Building what’s missing: Hoag’s path toward organ transplant care

For years, Orange County patients facing advanced liver disease needed to leave their community for transplant care, traveling long distances during some of their most medically and emotionally vulnerable moments.
That’s going to change.
Hoag is actively developing a comprehensive abdominal transplant program to bring advanced liver and kidney transplant care closer to home for Orange County patients and families.
But the path toward organ transplantation at Hoag began with recognition, not the operating room.
In early 2019, physicians identified a rapid rise in liver disease across Orange County and a clear need for more advanced, coordinated care. Rather than immediately pursuing transplant surgery, Hoag made a deliberate decision at that time: to build a comprehensive liver program focused on early detection, advanced treatment, and long-term disease management—allowing many patients to be treated without transplant, while laying the groundwork to support transplantation when clinically necessary.
That foundation took shape in 2021 with the recruitment of Dr. Tse-Ling Fong, a nationally recognized transplant hepatologist who previously led liver transplant programs at both Keck Medicine of USC and Cedars-Sinai.
Under his leadership and thanks to philanthropic support, Hoag invested in noninvasive technologies such as FibroScan, enabling physicians to identify liver disease earlier, better understand patient risk, and intervene before serious complications arise.
As patient demand grew, Hoag recruited Dr. Brian Lee as co-director of the liver program in late 2022, followed by Dr. Patrick Lee in 2025. Together, the team expanded advanced protocols to manage cirrhosis, autoimmune liver disease, and chronic hepatitis B, and developed an integrated alcohol-related liver disease clinic designed to treat both the medical and human dimensions of chronic illness.
During this period, Hoag also became one of the few hospitals in the region offering coordinated pre- and post-transplant care for patients receiving transplant surgery elsewhere. To date, Hoag has supported more than 90 liver transplant recipients. By 2025, the program was caring for more than 12,000 patients annually, making it one of the largest and fastest-growing liver programs in the region.

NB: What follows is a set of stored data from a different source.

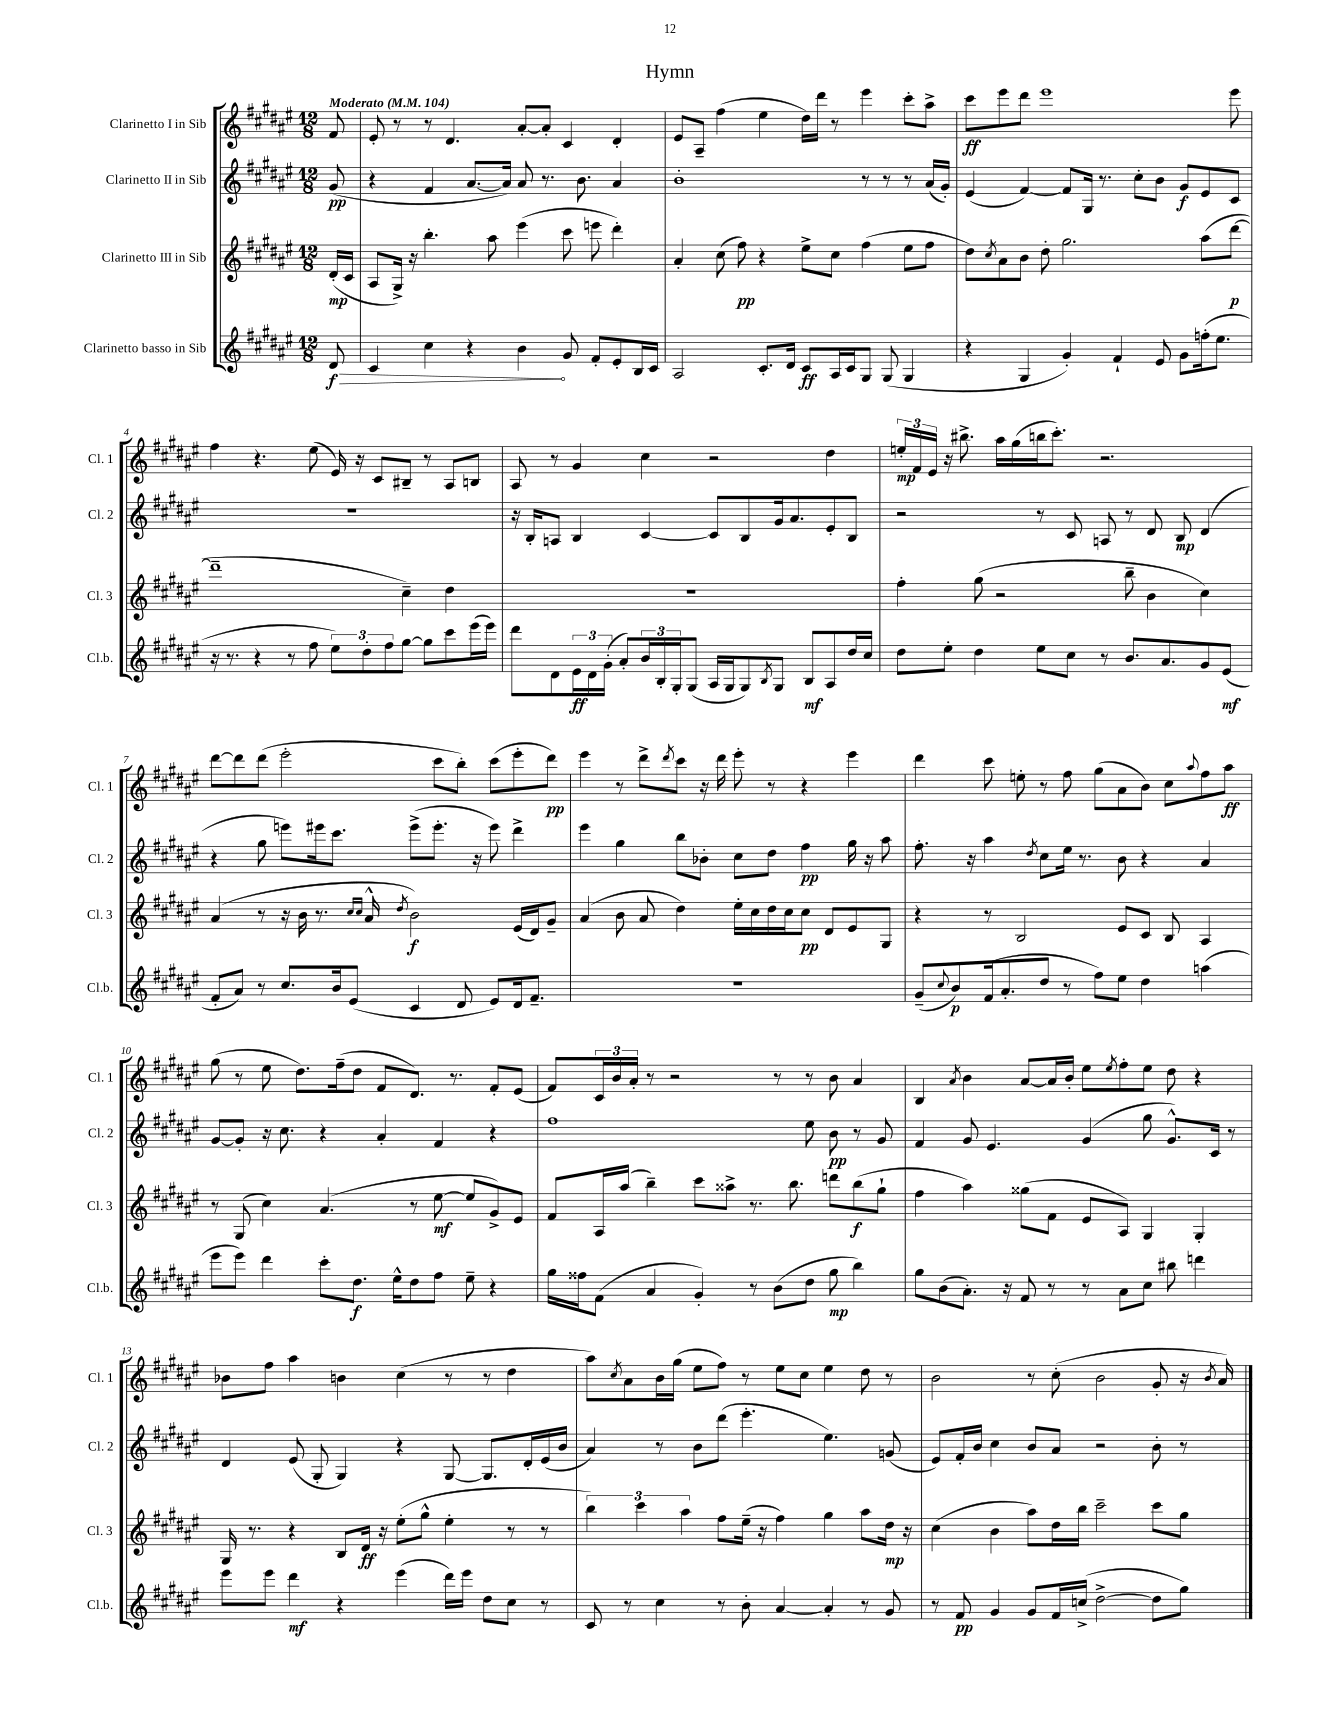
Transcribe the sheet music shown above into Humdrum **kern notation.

**kern	**kern	**kern	**kern
*staff4	*staff3	*staff2	*staff1
*clefG2	*clefG2	*clefG2	*clefG2
*k[f#c#g#d#a#e#]	*k[f#c#g#d#a#e#]	*k[f#c#g#d#a#e#]	*k[f#c#g#d#a#e#]
*M12/8	*M12/8	*M12/8	*M12/8
*MM104	*MM104	*MM104	*MM104
8d#/	(16d#'/LL	(8g#/	8f#/
.	16c#/JJ	.	.
=	=	=	=
4c#/	8A#/L	4r	8e#'/
.	16G#^/Jk)	.	8r
.	16r	.	.
4cc#\	4.bb'\	4f#/	8r
.	.	.	4.d#/
4r	.	[8.a#/L	.
.	8aa#\	.	.
.	.	16a#/]Jk)	.
4b\	(4eee#\	8a#/	[8a#'/L
.	.	8.r	8a#'/]J
8g#/	8ccc#\	.	4c#/
.	.	8.b\	.
8f#'/L	8eee\	.	.
8e#'/	4ddd#'\)	4a#/	4d#'/
16B/L	.	.	.
16c#/JJ	.	.	.
=	=	=	=
2A#/	4a#'/	1b'	8e#/L
.	.	.	8A#~/J
.	(8cc#\	.	(4ff#\
.	8ff#\)	.	.
8.c#'/L	4r	.	4ee#\
16d#/Jk	.	.	.
8c#/L	8ee#^\L	.	16dd#\LL)
.	.	.	16ddd#\JJ
16A#/L	8cc#\J	.	8r
16c#/J	.	.	.
8G#/J	(4ff#\	8r	4eee#\
(8G#/	.	8r	.
4G#/	8ee#\L	8r	8ccc#'\L
.	8ff#\J	(16a#/LL	8aa#^\J
.	.	16g#'/JJ)	.
=	=	=	=
4r	8dd#\L)	(4e#/	8ccc#\L
.	8qcc#/	.	.
.	8a#\	.	8eee#\
4G#/	8b\J	[4f#/)	8ddd#\J
.	8dd#'\	.	1eee#
4g#'/)	2.gg#\	8f#/]L	.
.	.	16G#/Jk	.
.	.	8.r	.
4f#`/	.	.	.
.	.	8cc#'\L	.
8e#/	.	8b\J	.
8g#\L	.	8g#/L	.
(16ff'\k	(8aa#\L	8e#/	.
8.ee#\J	.	.	.
.	[8ddd#\J	8c#/J	8eee#\
=	=	=	=
16r	1ddd#~]	1.r	4ff#\
8.r	.	.	.
4r	.	.	4.r
8r	.	.	.
8ff#\	.	.	(8ee#\
12ee#\L)	.	.	16e#/)
.	.	.	16r
12dd#'\	.	.	.
.	.	.	8c#/L
12ff#\	.	.	.
[8gg#\J	4cc#~\)	.	8B#~/J
8gg#\]L	.	.	8r
8ccc#\	4dd#\	.	8A#/L
(16eee#\L	.	.	8B/J
16eee#\JJ)	.	.	.
=	=	=	=
8ddd#\L	1.r	16r	8A#/
.	.	16B'/LK	.
8d#\	.	8A/J	8r
24e#\L	.	4B/	4g#/
24d#\	.	.	.
(24g#'\JJ	.	.	.
8a#'/L)	.	.	.
24b/L	.	[4c#/	4cc#\
24B'/	.	.	.
24G#'/J	.	.	.
(8G#/J	.	.	.
16A#/LL	.	8c#/]L	2r
16G#/J	.	.	.
8G#/)	.	8B/	.
8qB/	.	.	.
8G#/J	.	16g#/k	.
.	.	8.a#/	.
8B/L	.	.	.
8A#/	.	8e#'/	4dd#\
16dd#/L	.	8B/J	.
16cc#/JJ	.	.	.
=	=	=	=
8dd#\L	4ff#'\	2r	24ee'/LL
.	.	.	24f#/
.	.	.	24e#/JJ
8ee#'\J	.	.	16r
.	.	.	8.bb#^\
4dd#\	(8gg#\	.	.
.	2r	.	16aa#\LL
.	.	.	(16gg#\
8ee#\L	.	8r	16bb\J
.	.	.	8.ccc#'\J)
8cc#\J	.	8c#/	.
8r	.	8A/	2.r
8.b/L	8bb~\	8r	.
.	4b\	8d#/	.
8.a#/	.	.	.
.	.	8B/	.
8g#/	4cc#\)	(4d#/	.
(8e#/J	.	.	.
=	=	=	=
8f#'/L	(4a#/	4r	[8ddd#\L
8a#/J)	.	.	8ddd#\]
8r	8r	8gg#\	(8ddd#\J
8.cc#/L	16r	8eee\L)	2eee#'\
.	16b\	.	.
.	8.r	16eee#\k	.
16b/k	.	8.ccc#\J	.
(8e#/J	.	.	.
.	16qqcc#/LL	.	.
.	16qqcc#/JJ	.	.
.	16a#^^/	.	.
.	8qdd#/	.	.
4c#/	2b\)	(8eee#^\L	.
.	.	8.eee#'\J	8ccc#\L
8d#/	.	.	8bb'\J)
.	.	16r	.
8e#/L)	.	8eee#\)	(8ccc#\L
16d#/k	(16e#/LL	4ddd#^\	8eee#'\
8.f#~/J	16d#/J)	.	.
.	8g#~/J	.	8ddd#\J)
=	=	=	=
1.r	(4a#/	4eee#\	4eee#\
.	8b\	4gg#\	8r
.	8a#/	.	8ddd#^\L
.	.	.	8qddd#/
.	4dd#\)	8bb\L	8ccc#\J
.	.	8b-'\J	16r
.	.	.	16ddd#\
.	16ee#'\LL	8cc#\L	8eee#'\
.	16cc#\	.	.
.	16dd#\	8dd#\J	8r
.	16cc#\J	.	.
.	8cc#\J	4ff#\	4r
.	8d#/L	.	.
.	8e#/	16gg#\	4eee#\
.	.	16r	.
.	8G#/J	8aa#\	.
=	=	=	=
(8g#~/L	4r	8.ff#'\	4ddd#\
8qqcc#/	.	.	.
8b/)	.	.	.
.	.	16r	.
(16f#/k	8r	4aa#\	8ccc#\
8.a#'/	.	.	.
.	2B/	.	8ee'\
.	.	8qdd#/	.
8dd#/J	.	8cc#\L	8r
8r	.	16ee#\Jk	8ff#\
.	.	8.r	.
8ff#\L)	.	.	(8gg#\L
8ee#\J	8e#/L	8b\	8a#\
4dd#\	8c#/J	4r	8b\J)
.	8B/	.	8cc#\L
.	.	.	8qqaa#/
(4aa\	4A#/	4a#/	8ff#\
.	.	.	8aa#\J
=	=	=	=
8eee#\L	8r	[8g#/L	(8gg#\
8eee#\J)	(8G#/	8g#'/]J	8r
4ddd#\	4cc#\)	16r	8ee#\
.	.	8.cc#\	.
.	.	.	8.dd#\L)
8ccc#'\L	(4.a#/	4r	.
.	.	.	(16ff#~\k
8.dd#\J	.	.	8dd#\J
.	.	4a#'/	8f#/L
16ee#^^\LK	.	.	.
8dd#\	8r	.	8.d#/J)
8ff#\J	[8ee#\	4f#/	.
.	.	.	8.r
8ee#~\	8ee#/]L	.	.
4r	8g#^/)	4r	8f#'/L
.	8e#/J	.	(8e#/J
=	=	=	=
16gg#\LL	8f#/L	1ff#	8f#/L)
16ff##\J	.	.	.
(8f#\J	16A#/L	.	24c#/L
.	.	.	24b/
.	(16aa#/JJ	.	.
.	.	.	24a#'/JJ
4a#/	4bb~\)	.	8r
.	.	.	2r
4g#'/)	8ccc#\L	.	.
.	8aa##^\J	.	.
8r	8.r	.	.
(8b\L	.	.	8r
.	8.bb\	.	.
8dd#\J	.	8ee#\	8r
8gg#\	8ddd\L	8b\	8b\
4bb\)	(8bb\	8r	4a#/
.	8gg#`\J	8g#/	.
=	=	=	=
8gg#\L	4ff#\	4f#/	4B/
(8b\	.	.	.
.	.	.	8qa#/
8.a#'\J)	4aa#\)	8g#/	4b\
.	.	4.e#/	.
16r	.	.	.
8f#/	(8gg##\L	.	[8a#/L
8r	8f#\J	.	16a#/]L
.	.	.	16b'/JJ
8r	8e#/L	(4g#/	8ee#\L
.	.	.	8qee#/
8a#\L	8A#/J)	.	8ff#'\
8cc#\J	4G#/	8gg#\	8ee#\J
8bb#\	.	8.g#^^/L)	8dd#\
4ddd\	4G#'/	.	4r
.	.	16c#/Jk	.
.	.	8r	.
=	=	=	=
8eee#\L	16G#/	4d#/	8b-\L
.	8.r	.	.
8eee#\J	.	.	8ff#\J
4ddd#\	4r	(8e#/	4aa#\
.	.	8G#'/	.
4r	8B/L	4G#/)	4b\
.	16d#/Jk	.	.
.	16r	.	.
(4eee#\	(8ee#'\L	4r	(4cc#\
.	8gg#^^\J	.	.
16ddd#\LL)	4ee#'\	[8G#/	8r
16eee#\JJ	.	.	.
8dd#\L	.	8.G#/]L	8r
8cc#\J	8r	.	4dd#\
.	.	16d#'/L	.
8r	8r	(16e#/	.
.	.	16b/JJ	.
=	=	=	=
8c#/	6bb\)	4a#/)	8aa#\L)
.	.	.	8qcc#/
8r	.	.	8a#\
.	6ccc#\	.	.
4cc#\	.	8r	16b\L
.	.	.	(16gg#\JJ
.	6aa#\	.	.
.	.	8b\L	8ee#\L
8r	8ff#\L	(8ddd#\J	8ff#\J)
8b'\	(16ee#~\Jk	4.eee#'\	8r
.	16r	.	.
[4a#/	4ff#\)	.	8ee#\L
.	.	.	8cc#\J
4a#'/]	4gg#\	4.ee#\)	4ee#\
8r	8aa#\L	.	8dd#\
8g#/	16dd#\Jk	(8g/	8r
.	16r	.	.
=	=	=	=
8r	(4cc#\	8e#/L)	2b\
8f#/	.	16f#'/L	.
.	.	16b/JJ	.
4g#/	4b\	4cc#\	.
8g#/L	8aa#\L)	8b/L	8r
16f#/L	16dd#\L	8a#/J	(8cc#'\
(16cc^/JJ	16bb\JJ	.	.
[2dd#^\	2ccc#~\	2r	2b\
8dd#\]L	8ccc#\L	8b'\	8g#'/
8gg#\J)	8gg#\J	8r	16r
.	.	.	8qb/
.	.	.	16a#/)
==	==	==	==
*-	*-	*-	*-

That growth underscored a disquieting reality.
Despite being home to more than 3.1 million residents, Orange County currently does not have a liver transplant program. By comparison, San Diego County, with a similar population, supports two.
For local families, this absence often means leaving their support systems and trusted physicians at the moment stability matters most. Hoag leadership viewed that reality not as a market opportunity, but as a responsibility.
Further strengthening Hoag’s trajectory was the July 2024 appointment of Dr. Kenneth Chang, James & Pamela Muzzy Executive Medical Director Endowed Chair in GI Cancer at the Hoag Digestive Health Institute. Under his leadership, the Institute expanded its academic profile and accelerated recruitment of nationally recognized physician leaders.
With the Institute operating at a new level of regional and national visibility, Hoag successfully recruited the caliber of transplant expertise required to move forward—including Dr. Aaron Ahearn, a nationally recognized liver and kidney transplant surgeon formerly of USC, who was appointed surgical director of the liver program in spring 2026.
“Hoag has built something exceptional,” Dr. Ahearn says. “To help establish a transplant program in a community of this size and need is an extraordinary professional honor. Our goal is to deliver care at the highest national standard while keeping patients close to the physicians and families who support them.”
Transplantation demands more than surgical skill. It requires systems—and Hoag has been methodically building them.
Hoag’s privademic model, which combines academic-level clinical expertise with the agility of a high-performing community health system, has enabled this progress.
The direction is clear: Hoag is laying the foundation for a comprehensive liver and kidney transplant center designed to keep patients close to home, supported by teams they already know and trust, with the first transplants anticipated in 2027.
Because world-class, life-saving care should not require leaving Orange County.